**PAGE EXTRACT:**
┌──

Megaworld REIT plans to exceed property acquisition target for 2022
Megaworld REIT [MREIT 22.15 0.23%], the subsidiary of Andrew Tan’s Megaworld [MEG 3.11 1.58%], said that it plans to acquire approximately P20 billion worth of office assets this year from MEG.
While MREIT did not specify the properties to be injected, it did say that they would come from “various Megaworld townships across the country”, and that the value and gross leasable area (GLA) of the properties injected would “surpass its target for 2022 in terms of asset injection”.
MREIT plans to acquire the properties from MEG using a combination of debt and equity.
In terms of debt, MREIT still has yet to use over 65% of its allowable debt quota under the REIT Law (REIT companies are allowed to carry debt up to 35% of the value of its total “deposited properties”).
MREIT was not able to provide more information about how much equity it would need to pay, and whether it would need to raise equity from investors first in order to complete the transaction(s) with MEG.
MB BOTTOM-LINE
There’s no dust gathering on MREIT. If the REIT world were a Civ game, MREIT would be the country just throwing down little cities left and right and gobbling up as much map as possible.

└──

**DATASET CONTENT:**

┌──

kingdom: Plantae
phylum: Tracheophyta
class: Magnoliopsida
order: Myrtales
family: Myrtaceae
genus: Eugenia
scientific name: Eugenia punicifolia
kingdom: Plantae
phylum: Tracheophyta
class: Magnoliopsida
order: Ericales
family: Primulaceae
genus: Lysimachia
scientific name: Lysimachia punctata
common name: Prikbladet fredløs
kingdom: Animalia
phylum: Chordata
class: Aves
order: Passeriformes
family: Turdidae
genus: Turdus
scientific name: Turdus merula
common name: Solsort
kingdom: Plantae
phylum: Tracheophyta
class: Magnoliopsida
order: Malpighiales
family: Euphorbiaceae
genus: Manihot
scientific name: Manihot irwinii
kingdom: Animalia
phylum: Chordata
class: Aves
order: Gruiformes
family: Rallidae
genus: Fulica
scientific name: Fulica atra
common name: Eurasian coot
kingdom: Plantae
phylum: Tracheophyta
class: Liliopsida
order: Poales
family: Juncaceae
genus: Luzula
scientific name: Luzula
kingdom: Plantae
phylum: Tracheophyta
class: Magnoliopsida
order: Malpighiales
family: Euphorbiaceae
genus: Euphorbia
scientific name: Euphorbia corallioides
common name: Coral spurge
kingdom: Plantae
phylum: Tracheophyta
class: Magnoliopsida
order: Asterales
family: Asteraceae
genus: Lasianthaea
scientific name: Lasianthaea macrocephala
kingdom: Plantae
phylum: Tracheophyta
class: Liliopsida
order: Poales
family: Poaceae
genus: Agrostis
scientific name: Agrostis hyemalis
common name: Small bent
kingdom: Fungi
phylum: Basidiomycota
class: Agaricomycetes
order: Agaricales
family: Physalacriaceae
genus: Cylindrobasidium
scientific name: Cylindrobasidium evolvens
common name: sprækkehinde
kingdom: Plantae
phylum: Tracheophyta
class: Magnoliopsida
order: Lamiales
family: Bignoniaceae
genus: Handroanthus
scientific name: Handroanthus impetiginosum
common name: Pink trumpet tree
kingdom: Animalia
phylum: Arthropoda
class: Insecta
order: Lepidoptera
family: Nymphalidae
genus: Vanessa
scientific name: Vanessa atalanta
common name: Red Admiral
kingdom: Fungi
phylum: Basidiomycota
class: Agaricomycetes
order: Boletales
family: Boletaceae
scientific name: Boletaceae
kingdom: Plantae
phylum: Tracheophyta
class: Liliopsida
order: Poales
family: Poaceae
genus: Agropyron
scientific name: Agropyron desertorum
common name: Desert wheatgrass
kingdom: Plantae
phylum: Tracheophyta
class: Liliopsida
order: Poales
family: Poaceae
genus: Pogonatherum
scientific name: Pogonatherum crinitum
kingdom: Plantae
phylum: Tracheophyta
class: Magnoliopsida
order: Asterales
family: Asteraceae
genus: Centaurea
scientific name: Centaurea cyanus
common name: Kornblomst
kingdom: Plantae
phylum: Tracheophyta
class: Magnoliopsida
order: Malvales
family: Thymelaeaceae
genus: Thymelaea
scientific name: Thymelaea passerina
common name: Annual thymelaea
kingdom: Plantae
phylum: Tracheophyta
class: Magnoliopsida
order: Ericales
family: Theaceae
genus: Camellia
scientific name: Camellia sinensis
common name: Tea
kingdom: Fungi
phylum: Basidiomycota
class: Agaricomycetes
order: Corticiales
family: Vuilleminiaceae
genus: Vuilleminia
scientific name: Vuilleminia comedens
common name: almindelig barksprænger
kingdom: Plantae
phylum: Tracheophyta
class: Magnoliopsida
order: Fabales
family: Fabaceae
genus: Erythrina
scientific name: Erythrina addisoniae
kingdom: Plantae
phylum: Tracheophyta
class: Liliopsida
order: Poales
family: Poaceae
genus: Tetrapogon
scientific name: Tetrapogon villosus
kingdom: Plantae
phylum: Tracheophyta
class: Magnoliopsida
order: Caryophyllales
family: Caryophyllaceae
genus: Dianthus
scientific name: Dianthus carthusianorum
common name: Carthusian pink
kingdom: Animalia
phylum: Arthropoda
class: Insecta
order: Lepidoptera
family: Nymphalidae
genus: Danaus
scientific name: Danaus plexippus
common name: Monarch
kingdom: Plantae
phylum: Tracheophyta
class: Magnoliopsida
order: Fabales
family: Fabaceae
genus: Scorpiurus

└──

**GIVEN REQUEST:**
Answer these about the Megaworld REIT article:
1. Roughly how much worth of office assets does MREIT plan to acquire from MEG this year?
2. How does MREIT plan to pay for the properties?
3. Under the REIT Law, what share of the value of total deposited properties may REIT companies carry as debt?

**THE REPLY:**
1. Approximately P20 billion.
2. With a combination of debt and equity.
3. Up to 35%.